Sejarah baru dalam dunia pendidikan dimana terjadinya fenomena tarik ulur dalam penerapan kurikulum pendidikan di sekolah. Kurikulum 2006 yang dikenal sebagai Kurikulum Tingkat Satuan Pendidikan (KTSP), pada Juli 2013 secara resmi digantikan oleh Kurikulum 2013 yang diterapkan terlebih dahulu di sekitar 6.221 sekolah mulai dari jenjang pendidikan dasar hingga pendidikan menengah atas dan secara serentak diterapkan di seluruh sekolah mulai tahun ajaran 2014/2015. Akan tetapi, setelah terjadi pergantian Menteri Pendidikan dan Kebudayaan (Mendikbud) dari Mohammad Nuh dalam Kabinet Pemerintahan Susilo Bambang Yudhoyono (SBY) yang digantikan oleh Anies Baswedan dalam Kabinet Pemerintahan Joko Widodo (Jokowi) Kurikulum pun mengalami pergantian.

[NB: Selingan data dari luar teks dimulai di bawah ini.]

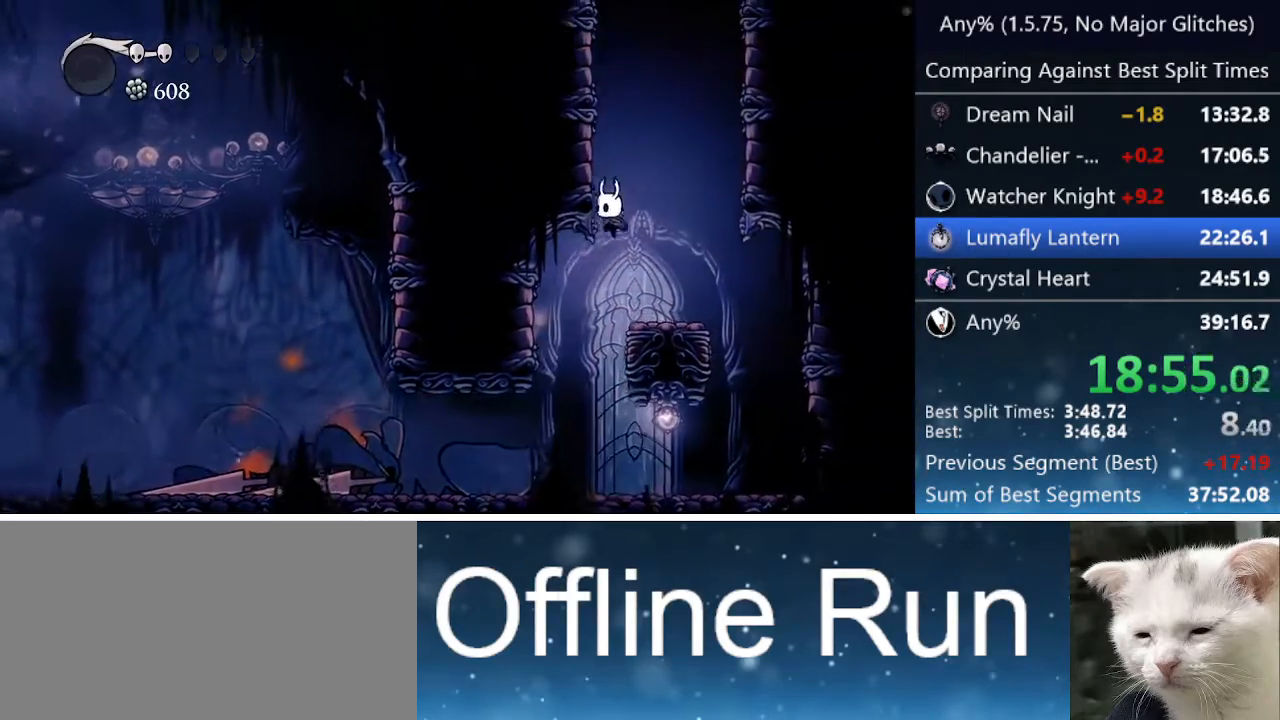
{"keys": ["jump", "left"], "events": [[100, "jump", "up"], [150, "jump", "down"], [433, "jump", "up"], [483, "jump", "down"]]}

Hal yang menarik pada pergantian kurikulum saat ini adalah terjadinya fenomena tarik ulur antara KTSP dan Kurikulum 2013. Jika sebelumnya, Kurikulum 2013 tersebut diterapkan untuk menggantikan KTSP dengan alasan sebagai bentuk penyempurnaannya, namun kali ini Kurikulum 2013 pun dihentikan dan digantikan kembali oleh kurikulum sebelumnya yaitu KTSP, dengan alasan ditemukannya beberapa fakta kalau sebagian sekolah belum siap melaksanakannya karena masalah kesiapan buku, sistem penilaian, penataran guru, pendampingan guru, dan pelatihan kepala sekolah.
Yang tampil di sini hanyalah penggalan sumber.